Struct S will contain vtable pointer similarly to typical implementation in other languages. The downside is that it is not possible to add new virtual methods in derived stucts as it will also need to define new trait that extends the base trait. Alternatively we can allow to extend struct and trait at the same time if the trait extends trait that base struct extends. Following will be allowed:

trait Tr2 : Tr { ... }
struct S3 : S + Tr2 { ... }  // this is allowed
  1. Allow binding traits to object independently from struct declarations (like in the RFC #9). Suppose that there exists some type FatObjecct<S, T> where S is struct or enum type and T is a trait. FatObject<S, T> will internaly store pointer to vtable of implementation of trait T for S and the actual value of type S. It is bit for bit the same representation as in 1). The advantage is that different combinations of T and S can be easily constructed and that S itself is not tied to any particular trait. In fact such FatObject can be used with no inheritance at all to solve real problems easily and effectively. The FatObject<S, T> can be coersed to &T so fat pointers can be passed around program or to library interfaces. There would be also dynamically sized type Fat<T> constructible from FatObject<S, T> that can be used to pass around thin pointers to instances with type erasure. The tricky part is conversion from Box<FatObject<S, T>> to Box<Fat<T>> which would be very helpful but is outside of the scope of this text. Also bounds on type parameters that can restrict types by inheritance from some base type will be nice.

  2. Some other schemes that binds trait implementations to nodes of inheritance hierarchy.

Conclusion

Because of the infamous slicing problems any typical inheritance implementation will to be rather limited in respect to usage in library interfaces. In my opinion inheritance can be used without any risks to performance and memory safety only inside single crate and it can be forced by language rules. Therefore there is no need to make inheritance un-ergonomic. Making bond between inheritance and traits will ensure that traits are still the only viable option for library interfaces. Besides modeling problems in an OOP fashion inheritance can be good tool for code reuse and reduce size of code in many situations.

It is quite clear that inheritance and dynamic dispatch are largely independent problems albeit historically solved together in many existing object-oriented languages where dynamic dispatch also helps solve slicing problems.

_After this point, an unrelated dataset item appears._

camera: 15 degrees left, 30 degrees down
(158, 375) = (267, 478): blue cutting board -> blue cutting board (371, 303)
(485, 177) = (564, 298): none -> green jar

Rust is not object-oriented and has highly independent dynamic dispatch mechanism so there is a opportunity to make inheritance and dynamic dispatch truly independant features.


#2

I would suggest looking into the approach chosen by Go and adapting it for explicit trait implementations of rust instead of implicit implementations of Go.

The idea is not to have inheritance at all, but instead introduce a way to say "Implement trait T for struct X by delegating all methods not explicitly defined to member y". Something like:

trait Tr { ... }
struct S { ... }
impl Tr for S { ... }
struct S2 {
    s : S;
    ...
}
#[delegate(S::s)]
impl Tr for S2 { /* nothing needed here, but overrides are permitted */ }

Any case that would be problem for the borrow checker would be prohibited. One I can think of is if S2 is Drop, S is not Copy and Tr has method that takes self by value (so it moves s out, but then the drop implementation would get partially invalid object). But that should be pretty rare; most traits take self by reference.

Note, that whenever polymorphism is static (using generics) the compiler can statically make out what to call and for trait references the dispatch is dynamic either way, so it does not add any performance penalty either.


#3

Here is an article about adding traits with required fields to a java-like language. It doesn’t mention memory layout, but the notation looks very neat. Perhaps it can be an inspiration.

Bettini et al, “Implementing Software Product Lines using Traits” (2010) http://www.di.unito.it/~damiani/papers/oops10.pdf

EDIT: This is basically “Composition by multiple struct inheritance”.